— TEXTO MOSTRADO —
<<<<

Cuando llegamos a la orilla no hacía frío y el agua estaba en calma. “Este es mi día”, pensé. Éramos 28 personas: 20 hombres, 8 mujeres, ningún niño. Guineanos como yo, senegaleses, marfileños... Todos jóvenes, algunos con tan solo 18 años, uno de en torno a 40. Embarcamos y zarpamos.

Durante: delfines

Me cansa hablar del trayecto, ¿no ves cómo me encorvo poco a poco?

Al segundo día de travesía supimos que estábamos en aguas internacionales porque vimos delfines. Nos alegraron: los delfines nos acompañaban, nos guiaban y, en cierto modo, nos protegían. Parecía que navegábamos juntos, rumbo a la dignidad.

Y, quién sabe si por azar o a posta, hasta había comida en la cubierta de la patera porque antes se había empleado como barco de pesca.

El tiempo empeoró al tercer día, los delfines retrocedieron. Avistamos un barco de pabellón español y decidimos seguirlo mientras nos durase el bidón de 100 litros de gasolina. Pero el barco aceleró y pareció ignorarnos hasta que lo perdimos de vista.

Nos quedamos sin combustible. Pensamos en regresar a Marruecos. ¿Cómo? Quien debía controlar el GPS no sabía manejarlo. Estábamos perdidos en alta mar. Recordar esto me agota.

Golpeábamos los bidones y gritábamos pidiendo auxilio cada vez que veíamos un buque, pero ninguno alcanzó a distinguirnos de las olas. Comenzamos a beber agua de mar durante la segunda semana. Enfermamos.

Luego, la muerte. Unos se durmieron para no despertar. Otros se arrojaron por la borda. No quiero contar mucho más.

Las fechas me bailan. Recuerdo que avistamos un barco por segunda vez cerca del 9 de febrero y, aunque en un principio no pudieron rescatarnos, al menos nos dieron de comer. La maniobra de rescate fue muy peligrosa porque las olas nos arrastraban de un lado para otro.

Yo entonces estaba sin fuerzas, tumbado, como dormido, contemplando el escenario. Mis compañeros me animaban, pedían que achicara agua con ellos, pero no tenía fuerzas. Solo podía mirar.

>>>>

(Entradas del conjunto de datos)
<<<<

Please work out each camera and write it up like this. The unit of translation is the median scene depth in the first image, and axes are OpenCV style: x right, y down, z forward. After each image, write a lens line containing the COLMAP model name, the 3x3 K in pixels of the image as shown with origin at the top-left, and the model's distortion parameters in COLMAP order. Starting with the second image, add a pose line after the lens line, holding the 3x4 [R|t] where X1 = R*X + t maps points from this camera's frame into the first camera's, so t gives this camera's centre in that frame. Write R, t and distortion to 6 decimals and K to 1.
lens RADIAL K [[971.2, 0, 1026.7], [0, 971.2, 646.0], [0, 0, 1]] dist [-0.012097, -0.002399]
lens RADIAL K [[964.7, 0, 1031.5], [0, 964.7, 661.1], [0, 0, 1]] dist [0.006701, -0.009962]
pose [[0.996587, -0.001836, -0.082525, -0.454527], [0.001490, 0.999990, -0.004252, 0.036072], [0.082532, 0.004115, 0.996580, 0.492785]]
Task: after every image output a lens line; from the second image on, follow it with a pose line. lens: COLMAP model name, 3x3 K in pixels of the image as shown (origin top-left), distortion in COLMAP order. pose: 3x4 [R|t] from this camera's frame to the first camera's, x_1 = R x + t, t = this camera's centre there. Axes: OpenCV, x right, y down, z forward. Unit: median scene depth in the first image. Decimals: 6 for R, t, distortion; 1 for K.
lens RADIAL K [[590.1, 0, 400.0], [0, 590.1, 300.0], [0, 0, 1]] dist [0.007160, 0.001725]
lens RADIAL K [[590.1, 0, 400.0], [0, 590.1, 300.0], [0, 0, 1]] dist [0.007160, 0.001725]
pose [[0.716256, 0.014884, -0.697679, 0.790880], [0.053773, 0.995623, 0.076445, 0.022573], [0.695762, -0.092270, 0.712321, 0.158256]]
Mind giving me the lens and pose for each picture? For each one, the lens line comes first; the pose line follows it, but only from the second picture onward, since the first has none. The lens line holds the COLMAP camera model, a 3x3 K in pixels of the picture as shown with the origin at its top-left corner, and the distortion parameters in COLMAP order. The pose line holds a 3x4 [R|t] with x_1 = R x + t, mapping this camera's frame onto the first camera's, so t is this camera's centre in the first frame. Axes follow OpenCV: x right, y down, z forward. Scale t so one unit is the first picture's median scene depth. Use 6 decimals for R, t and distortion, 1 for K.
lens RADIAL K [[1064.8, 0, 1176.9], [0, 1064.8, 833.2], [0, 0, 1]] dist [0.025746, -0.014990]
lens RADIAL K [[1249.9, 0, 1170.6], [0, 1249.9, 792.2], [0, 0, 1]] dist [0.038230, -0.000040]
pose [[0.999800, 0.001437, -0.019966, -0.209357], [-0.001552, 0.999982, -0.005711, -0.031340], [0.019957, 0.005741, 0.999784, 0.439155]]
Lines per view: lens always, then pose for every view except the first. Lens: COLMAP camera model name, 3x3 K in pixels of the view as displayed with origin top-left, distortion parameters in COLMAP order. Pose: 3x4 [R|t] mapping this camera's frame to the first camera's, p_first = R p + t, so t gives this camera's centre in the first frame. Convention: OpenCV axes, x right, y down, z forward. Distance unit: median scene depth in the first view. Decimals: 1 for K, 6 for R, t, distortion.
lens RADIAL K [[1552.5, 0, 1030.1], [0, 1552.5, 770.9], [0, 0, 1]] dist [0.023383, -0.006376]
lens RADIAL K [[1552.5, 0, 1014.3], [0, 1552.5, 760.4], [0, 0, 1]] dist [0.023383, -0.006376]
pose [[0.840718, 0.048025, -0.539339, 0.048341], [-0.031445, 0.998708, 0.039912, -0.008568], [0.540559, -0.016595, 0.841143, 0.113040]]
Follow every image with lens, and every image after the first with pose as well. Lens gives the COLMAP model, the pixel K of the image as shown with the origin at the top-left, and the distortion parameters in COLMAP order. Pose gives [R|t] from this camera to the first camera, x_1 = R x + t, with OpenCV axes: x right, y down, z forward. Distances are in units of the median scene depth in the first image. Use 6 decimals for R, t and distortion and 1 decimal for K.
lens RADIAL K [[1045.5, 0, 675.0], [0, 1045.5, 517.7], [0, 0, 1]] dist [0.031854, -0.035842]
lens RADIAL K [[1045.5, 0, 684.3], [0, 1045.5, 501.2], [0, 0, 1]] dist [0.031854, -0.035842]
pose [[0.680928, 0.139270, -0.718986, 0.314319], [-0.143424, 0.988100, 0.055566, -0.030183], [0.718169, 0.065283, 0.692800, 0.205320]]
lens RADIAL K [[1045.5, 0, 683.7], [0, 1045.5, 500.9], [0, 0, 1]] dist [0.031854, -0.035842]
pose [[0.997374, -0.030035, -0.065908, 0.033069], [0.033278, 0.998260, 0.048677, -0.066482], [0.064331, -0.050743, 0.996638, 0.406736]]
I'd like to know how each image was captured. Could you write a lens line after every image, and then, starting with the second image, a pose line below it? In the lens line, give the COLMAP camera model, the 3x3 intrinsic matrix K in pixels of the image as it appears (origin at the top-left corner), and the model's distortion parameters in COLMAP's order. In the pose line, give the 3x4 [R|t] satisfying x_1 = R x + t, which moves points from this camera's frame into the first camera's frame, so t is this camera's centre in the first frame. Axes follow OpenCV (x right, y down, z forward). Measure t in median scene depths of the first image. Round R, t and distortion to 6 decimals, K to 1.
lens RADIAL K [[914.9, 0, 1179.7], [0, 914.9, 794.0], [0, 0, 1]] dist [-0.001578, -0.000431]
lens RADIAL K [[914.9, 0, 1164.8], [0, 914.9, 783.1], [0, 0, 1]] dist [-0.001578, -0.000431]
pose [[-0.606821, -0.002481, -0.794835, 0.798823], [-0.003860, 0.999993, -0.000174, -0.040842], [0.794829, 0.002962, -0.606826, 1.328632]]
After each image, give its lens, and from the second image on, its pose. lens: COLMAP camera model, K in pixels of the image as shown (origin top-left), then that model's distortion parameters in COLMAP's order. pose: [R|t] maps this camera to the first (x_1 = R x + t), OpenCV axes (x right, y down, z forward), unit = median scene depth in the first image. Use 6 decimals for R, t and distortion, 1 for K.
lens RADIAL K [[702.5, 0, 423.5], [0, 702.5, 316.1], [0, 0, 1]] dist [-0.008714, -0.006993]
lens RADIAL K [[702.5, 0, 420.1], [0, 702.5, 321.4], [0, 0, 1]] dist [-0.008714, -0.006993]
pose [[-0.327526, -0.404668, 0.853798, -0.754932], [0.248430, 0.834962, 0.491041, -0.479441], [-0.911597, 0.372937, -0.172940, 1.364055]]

>>>>

— EJERCICIOS —
(1) Resume en dos oraciones el relato de la travesía.
(2) Según el relato de la travesía, ¿cómo supieron que estaban en aguas internacionales?

— RESPUESTAS POR TAREA —
(1) Veintiocho jóvenes zarparon con el mar en calma y, después de ver delfines, se quedaron sin combustible y perdidos en alta mar porque quien debía controlar el GPS no sabía manejarlo. Bebieron agua de mar, enfermaron y varios murieron, hasta que cerca del 9 de febrero un barco les dio de comer y después los rescató con una maniobra muy peligrosa.

(2) Lo supieron porque vieron delfines.